Böylesi bir süreçte Kürt halkıyla dayanışmanın önemi bir kat daha artmaktadır. Toplum genelinde estirilen gerici-ırkçı-milliyetçi rüzgarın deprem mağdurlarını da hedef alacak denli arsızlaştığını ve insanlık dışı bir hal aldığını düşünürsek, bu dayanışma daha da önemlidir.



“Devlet seferber oldu diye bir şey yok!”

26 Ekim günü gazetemize bilgi veren Eğitim Sen Van Şubesi Örgütlenme Sekreteri Şahin Berki, “Devlet seferber oldu diye bir şey yok!” diyerek kentteki tabloyu anlattı.

Van’ın merkezine kaosun hakim olduğunu söyleyen Berki, hava koşullarının da ağırlaşmasıyla çadır sıkıntısının en acil sorun haline geldiğini dile getirdi. Artçı depremlerin hala devam ettiğini söyleyerek halkın %80’inin dün geceyi derme çatma naylon barakalarda geçirdiğini ifade etti.

“Soğuk bastırdı, kar bekleniyor. İnsanlar ne yapacağını bilmiyor” diyerek bir kaos ortamının olduğuna dikkat çeken Berki, kentte 1 milyonun üzerinde insan yaşadığını ve en az 50 bin çadır gerektiğini belirterek “Bu öyle 3-5 çadırla olmaz” dedi.
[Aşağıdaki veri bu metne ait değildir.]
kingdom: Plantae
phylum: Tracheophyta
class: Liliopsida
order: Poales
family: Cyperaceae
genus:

Berki “Dün akşam yağmur yağdı, insanlar dışarıda kalıyor, merdiven altlarına sığınıyor” diyerek devletin halka dayattığı çaresizliği de özetledi.

KESK’in de kriz masası kurduğu bilgisini veren Berki, kendilerine gelen yardımı halka ulaştıramadıklarını şu ise sözlerle açıkladı:

İnsanlar bize gelerek çadır istiyor, ama bize kargo ile gelen yardımlar engelleniyor, el konuluyor. Bunlar serbest bırakılmalı.”